The draft Personal Data Protection Bill, 2018 is in its final stage and is expected to be tabled in Parliament in June, after which it could become a law
The long-awaited Bill regulates the processing of personal data of individuals by government and private entities incorporated in India and abroad
New Delhi: Even as protecting privacy of citizens remains core concern of the draft Personal Data Protection Bill, 2018, the government would ensure that it does not become an 'unintended barrier' to India’s growth in digital economy, said a senior government official, here on Monday.
“The core focus of the bill is on the individual and how to protect his or her privacy based on consent.
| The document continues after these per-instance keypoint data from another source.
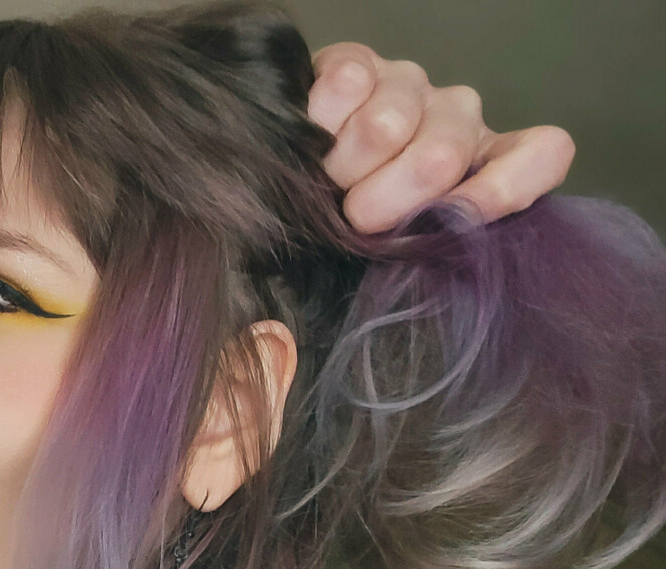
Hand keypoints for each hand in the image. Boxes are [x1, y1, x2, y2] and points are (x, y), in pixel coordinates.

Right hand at [306, 42, 575, 231]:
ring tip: (326, 180)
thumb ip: (426, 246)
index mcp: (480, 163)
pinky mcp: (357, 62)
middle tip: (354, 217)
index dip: (503, 188)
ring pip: (384, 126)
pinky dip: (320, 123)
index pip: (543, 153)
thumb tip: (436, 249)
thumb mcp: (391, 247)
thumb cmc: (343, 219)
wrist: (280, 177)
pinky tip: (313, 136)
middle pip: (440, 155)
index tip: (459, 220)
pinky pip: (346, 85)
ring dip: (341, 168)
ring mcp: (408, 84)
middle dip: (384, 200)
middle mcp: (454, 114)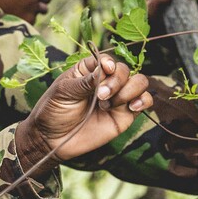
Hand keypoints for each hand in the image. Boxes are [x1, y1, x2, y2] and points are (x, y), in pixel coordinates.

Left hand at [17, 54, 152, 172]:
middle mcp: (105, 81)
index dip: (109, 63)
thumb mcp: (64, 92)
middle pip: (125, 70)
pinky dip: (143, 100)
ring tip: (108, 104)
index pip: (106, 59)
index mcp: (88, 70)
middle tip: (101, 95)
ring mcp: (117, 97)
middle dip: (117, 80)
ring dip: (129, 90)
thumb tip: (106, 69)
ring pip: (139, 82)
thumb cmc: (53, 111)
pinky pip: (144, 101)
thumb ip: (86, 81)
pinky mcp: (125, 114)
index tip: (106, 70)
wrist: (52, 139)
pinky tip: (131, 107)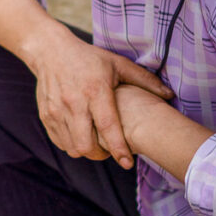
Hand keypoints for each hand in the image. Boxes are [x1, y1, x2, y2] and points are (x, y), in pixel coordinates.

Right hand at [27, 28, 172, 167]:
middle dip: (100, 155)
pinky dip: (70, 145)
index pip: (108, 126)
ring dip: (85, 151)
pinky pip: (59, 141)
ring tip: (95, 144)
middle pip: (86, 144)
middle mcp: (74, 102)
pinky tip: (79, 136)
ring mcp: (57, 110)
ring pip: (71, 146)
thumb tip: (169, 95)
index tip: (127, 163)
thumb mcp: (118, 64)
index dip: (118, 148)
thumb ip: (144, 80)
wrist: (50, 52)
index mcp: (95, 90)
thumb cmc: (88, 58)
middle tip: (109, 152)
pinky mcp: (46, 115)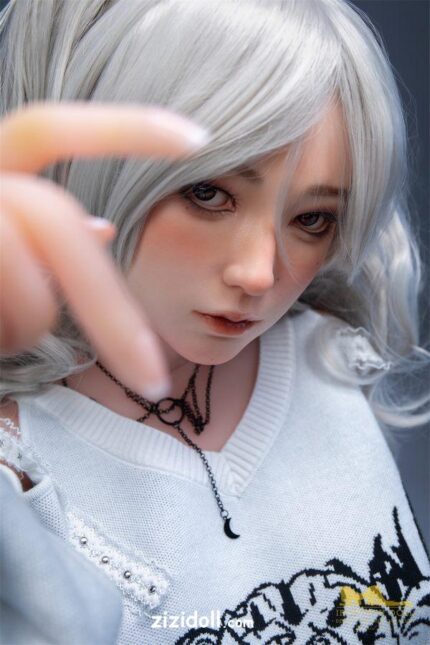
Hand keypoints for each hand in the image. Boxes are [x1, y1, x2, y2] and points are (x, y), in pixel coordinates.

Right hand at [0, 101, 210, 396]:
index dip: (120, 128)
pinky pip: (10, 325)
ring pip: (28, 296)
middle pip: (54, 226)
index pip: (47, 130)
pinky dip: (7, 341)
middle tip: (155, 382)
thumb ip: (41, 227)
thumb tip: (105, 228)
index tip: (196, 138)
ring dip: (26, 329)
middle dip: (112, 314)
Anything else is either irrelevant or irreplaceable," said Gopalakrishnan S, Joint Secretary, Ministry of Electronics and Information Technology, while delivering a special lecture at the conference on ‘Future of the Digital Economy’, organized by Indian Council for Research on International Economic Relations (ICRIER), here on Monday.
Drafted amidst concerns over lack of a valid data privacy and protection law in the country of 1.32 billion, the Bill, however, came under criticism from other stakeholders, including companies who argued that the it could kill innovation in big-data and prove detrimental to the digital economy.
However, Gopalakrishnan, who was part of the Committee of Experts involved in developing a data protection framework for India, highlighted that the Bill would also ensure that it does not impact efforts to crunch big-data.
“The goal is to achieve a harmonious balance between the two. Countries from across the world are coming to do business in India and vice versa. If too many speed breakers are put in place, it would make difficult to extract data. The Bill should not become an unintended barrier and end up adding to the cost and cumbersome of doing business in India," he said.
The long-awaited Bill regulates the processing of personal data of individuals by government and private entities incorporated in India and abroad. It requires setting up of a National Data Protection Authority (PDA) to supervise and regulate data fiduciaries.
Addressing concerns over how the Bill would regulate the process of seeking consent to use one’s data, he said, “Lot needs to be done after the law comes into place. The consent should be in as many languages as possible and easy to comprehend and not like any other legal document. We could also look for a ‘consent dashboard’ where once can see where all his data is being used," he said.